◆ **Description of the task**
The answer is all of the entries below, repeated exactly and free of pictures.

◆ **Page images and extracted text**

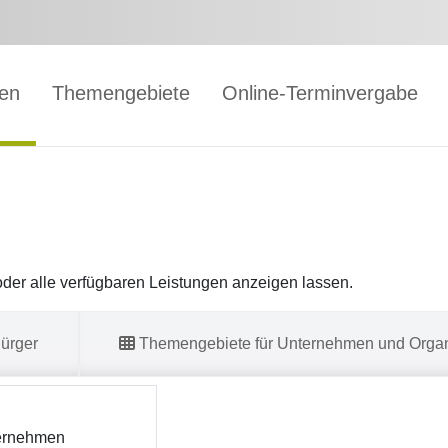
gen
Themengebiete
Online-Terminvergabe
er alle verfügbaren Leistungen anzeigen lassen.
ürger
Themengebiete für Unternehmen und Organ
ernehmen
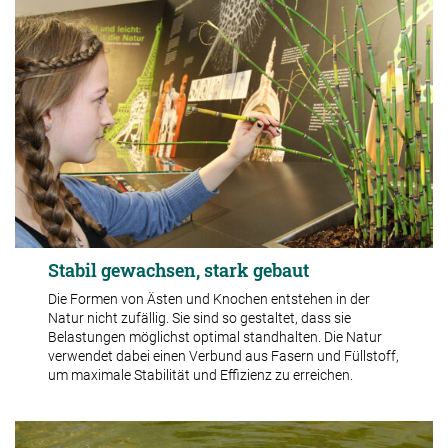
Stabil gewachsen, stark gebaut
Die Formen von Ästen und Knochen entstehen in der
Natur nicht zufällig. Sie sind so gestaltet, dass sie
Belastungen möglichst optimal standhalten. Die Natur
verwendet dabei einen Verbund aus Fasern und Füllstoff,
um maximale Stabilität und Effizienz zu erreichen.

◆ **Reply to the task**
gen
Themengebiete
Online-Terminvergabe
er alle verfügbaren Leistungen anzeigen lassen.
ürger
Themengebiete für Unternehmen und Organ
ernehmen
Stabil gewachsen, stark gebaut
Die Formen von Ästen und Knochen entstehen in der
Natur nicht zufällig. Sie sind so gestaltet, dass sie
Belastungen möglichst optimal standhalten. Die Natur
verwendet dabei einen Verbund aus Fasern und Füllstoff,
um maximale Stabilität und Effizienz zu erreichen.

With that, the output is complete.